Thank you for developing this amazing noise reduction technique. I have 4 tumor samples and 4 healthy donor samples, and for each sample, I added a DSB-normalized matrix (containing over 90 antibodies plus 3 isotype controls) before integrating them based on RNA. The Seurat FindMarkers function recommends using either the raw count or normalized data slot (DSB normalized in my case), but doing so generates large log2 fold changes (>100) between tumor and healthy cells in different cell types. I'd appreciate your thoughts on how to handle this. Thank you!

MattPM commented 1 month ago

@corbettberry Can you clarify your experiment design? Do you have 8 separate antibody staining reactions, or are you multiplexing 8 samples together, staining with antibodies in single tube, then partitioning that across 8 lanes?

MattPM commented 1 month ago

@ddmk7 This is more of a downstream analysis question, a bit outside the scope of this denoising package.

I will say that since you have several distinct individuals, the functions in "FindMarkers" are not ideal. The cells (more technically, the standard errors of the statistical test) are not independent if you're comparing n=4 tumor vs n=4 normal and treating all the samples as "replicates", ignoring the fact that you have several individuals. That is an example of pseudoreplication. Those p values are inflated and technically invalid. Unfortunately it happens a lot in published literature. This paper explains some of the issues: https://www.nature.com/articles/s41467-021-21038-1.

FindMarkers is ok for defining cluster specific markers just for the purpose of cell type annotation but not testing experimental effects in your case.

I would recommend using a mixed effects model and a pseudobulk approach. See here for more information: https://www.nature.com/articles/s41467-020-19894-4.

You can also read the methods of the differential expression approach used in our recent paper https://mattpm.net/man/pdf/natural_adjuvant_immunity_2024.pdf the associated code with the paper has a lot of examples https://niaid.github.io/fsc/

That framework leans heavily on Gabe Hoffmans method for applying mixed models on rnaseq data. His more recent advance of empirical bayes methods for mixed models with single cell data would be good to read for a deeper dive: https://academic.oup.com/bioinformatics/article/37/2/192/5878955 https://pubmed.ncbi.nlm.nih.gov/36993704/

-matt

corbettberry commented 1 month ago

@MattPM we had 8 separate antibody staining reactions that were then run across 8 separate lanes. Thanks for your help!

MattPM commented 1 month ago

@corbettberry Edited 6 Oct 2024 for clarity.

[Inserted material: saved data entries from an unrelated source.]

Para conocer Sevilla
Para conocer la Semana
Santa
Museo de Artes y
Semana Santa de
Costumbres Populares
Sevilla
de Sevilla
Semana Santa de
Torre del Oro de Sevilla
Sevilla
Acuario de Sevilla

@corbettberry Please see the answer and code provided in https://github.com/niaid/dsb/issues/12

dsb is based on the underlying physics of each antibody staining reaction. In theory, each unique staining reaction for your 8 samples is a separete data generation process, so the data should be normalized separately, then each normalized matrix can be combined. However, in practice, if you stained the cells the same way for the same amount of time carefully, and the samples are relatively similar in their composition, the background distributions will be very similar between samples, and you can run one normalization after first combining all of the matrices into a large cell matrix and background matrix respectively. There is no way of knowing which will be better for your data without some testing and I have seen datasets where either scheme worked better. In issue 12 linked above, I provided code to run both ways. You can then see which method works better for you. If combining the matrices, append all the barcodes of each "lane" with a string like "_1" for the first lane, "_2" for the second and so on, to avoid barcode collisions (some barcodes of different lanes will be the same).